(Records)
—————

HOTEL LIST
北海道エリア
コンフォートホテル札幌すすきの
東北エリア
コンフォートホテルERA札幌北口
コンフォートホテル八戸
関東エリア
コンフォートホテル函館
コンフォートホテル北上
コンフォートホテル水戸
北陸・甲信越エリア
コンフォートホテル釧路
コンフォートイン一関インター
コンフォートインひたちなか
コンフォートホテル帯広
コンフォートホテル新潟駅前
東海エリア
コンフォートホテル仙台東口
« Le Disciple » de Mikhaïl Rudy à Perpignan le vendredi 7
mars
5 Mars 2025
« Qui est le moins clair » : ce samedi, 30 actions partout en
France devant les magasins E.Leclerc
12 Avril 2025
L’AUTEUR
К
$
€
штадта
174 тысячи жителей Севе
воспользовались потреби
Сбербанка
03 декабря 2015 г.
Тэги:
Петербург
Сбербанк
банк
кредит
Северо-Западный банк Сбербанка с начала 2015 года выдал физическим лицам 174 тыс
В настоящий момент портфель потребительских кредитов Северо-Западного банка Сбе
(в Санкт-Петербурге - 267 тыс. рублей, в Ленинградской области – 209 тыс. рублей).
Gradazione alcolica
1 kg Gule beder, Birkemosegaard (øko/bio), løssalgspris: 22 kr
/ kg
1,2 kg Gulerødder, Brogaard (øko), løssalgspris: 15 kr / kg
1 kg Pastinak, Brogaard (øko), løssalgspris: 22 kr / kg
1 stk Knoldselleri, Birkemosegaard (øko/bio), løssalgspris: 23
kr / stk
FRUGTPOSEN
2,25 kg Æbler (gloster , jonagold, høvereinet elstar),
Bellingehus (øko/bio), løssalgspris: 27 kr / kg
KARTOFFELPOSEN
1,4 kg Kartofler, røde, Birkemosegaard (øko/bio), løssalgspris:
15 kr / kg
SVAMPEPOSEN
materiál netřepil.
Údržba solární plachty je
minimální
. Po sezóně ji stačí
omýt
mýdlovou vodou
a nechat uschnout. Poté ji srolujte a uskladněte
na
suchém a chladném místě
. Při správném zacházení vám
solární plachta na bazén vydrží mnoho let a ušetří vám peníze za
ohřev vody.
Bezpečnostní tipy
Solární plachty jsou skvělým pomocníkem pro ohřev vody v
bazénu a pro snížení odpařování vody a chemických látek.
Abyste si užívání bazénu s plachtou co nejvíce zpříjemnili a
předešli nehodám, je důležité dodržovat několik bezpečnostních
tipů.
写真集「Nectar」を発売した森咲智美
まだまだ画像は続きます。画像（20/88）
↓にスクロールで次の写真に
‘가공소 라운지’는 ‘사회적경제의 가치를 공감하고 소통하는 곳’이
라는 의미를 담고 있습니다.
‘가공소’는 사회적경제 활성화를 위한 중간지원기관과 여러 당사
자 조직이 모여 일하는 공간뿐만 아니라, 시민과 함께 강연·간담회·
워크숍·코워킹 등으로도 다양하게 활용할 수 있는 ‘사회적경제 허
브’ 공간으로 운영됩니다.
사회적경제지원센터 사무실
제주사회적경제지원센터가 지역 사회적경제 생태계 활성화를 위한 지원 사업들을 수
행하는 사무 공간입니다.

—————

(How to complete this task) Put every line from the rows above into a single numbered list, leaving out any blank lines.

(Your solution)
1. HOTEL LIST
2. 北海道エリア
3. コンフォートホテル札幌すすきの
4. 東北エリア
5. コンフォートホテルERA札幌北口
6. コンフォートホテル八戸
7. 関東エリア
8. コンフォートホテル函館
9. コンフォートホテル北上
10. コンフォートホテル水戸
11. 北陸・甲信越エリア
12. コンフォートホテル釧路
13. コンフォートイン一関インター
14. コンフォートインひたちなか
15. コンフォートホテル帯広
16. コンフォートホテル新潟駅前
17. 東海エリア
18. コンフォートホテル仙台東口
19. « Le Disciple » de Mikhaïl Rudy à Perpignan le vendredi 7
20. mars
21. 5 Mars 2025
22. « Qui est le moins clair » : ce samedi, 30 actions partout en
23. France devant les magasins E.Leclerc
24. 12 Avril 2025
25. L’AUTEUR
26. К
27. $
28. €
29. штадта
30. 174 тысячи жителей Севе
31. воспользовались потреби
32. Сбербанка
33. 03 декабря 2015 г.
34. Тэги:
35. Петербург
36. Сбербанк
37. банк
38. кредит
39. Северо-Западный банк Сбербанка с начала 2015 года выдал физическим лицам 174 тыс
40. В настоящий момент портфель потребительских кредитов Северо-Западного банка Сбе
41. (в Санкт-Петербурге - 267 тыс. рублей, в Ленинградской области – 209 тыс. рублей).
42. Gradazione alcolica
43. 1 kg Gule beder, Birkemosegaard (øko/bio), løssalgspris: 22 kr
44. / kg
45. 1,2 kg Gulerødder, Brogaard (øko), løssalgspris: 15 kr / kg
46. 1 kg Pastinak, Brogaard (øko), løssalgspris: 22 kr / kg
47. 1 stk Knoldselleri, Birkemosegaard (øko/bio), løssalgspris: 23
48. kr / stk
49. FRUGTPOSEN
50. 2,25 kg Æbler (gloster , jonagold, høvereinet elstar),
51. Bellingehus (øko/bio), løssalgspris: 27 kr / kg
52. KARTOFFELPOSEN
53. 1,4 kg Kartofler, røde, Birkemosegaard (øko/bio), løssalgspris:
54. 15 kr / kg
55. SVAMPEPOSEN
56. materiál netřepil.
57. Údržba solární plachty je
58. minimální
59. . Po sezóně ji stačí
60. omýt
61. mýdlovou vodou
62. a nechat uschnout. Poté ji srolujte a uskladněte
63. na
64. suchém a chladném místě
65. . Při správném zacházení vám
66. solární plachta na bazén vydrží mnoho let a ušetří vám peníze za
67. ohřev vody.
68. Bezpečnostní tipy
69. Solární plachty jsou skvělým pomocníkem pro ohřev vody v
70. bazénu a pro snížení odpařování vody a chemických látek.
71. Abyste si užívání bazénu s plachtou co nejvíce zpříjemnili a
72. předešli nehodám, je důležité dodržovat několik bezpečnostních
73. tipů.
74. 写真集「Nectar」を発売した森咲智美
75. まだまだ画像は続きます。画像（20/88）
76. ↓にスクロールで次の写真に
77. ‘가공소 라운지’는 ‘사회적경제의 가치를 공감하고 소통하는 곳’이
78. 라는 의미를 담고 있습니다.
79. ‘가공소’는 사회적경제 활성화를 위한 중간지원기관과 여러 당사
80. 자 조직이 모여 일하는 공간뿐만 아니라, 시민과 함께 강연·간담회·
81. 워크숍·코워킹 등으로도 다양하게 활용할 수 있는 ‘사회적경제 허
82. 브’ 공간으로 운영됩니다.
83. 사회적경제지원센터 사무실
84. 제주사회적경제지원센터가 지역 사회적경제 생태계 활성화를 위한 지원 사업들을 수
85. 행하는 사무 공간입니다.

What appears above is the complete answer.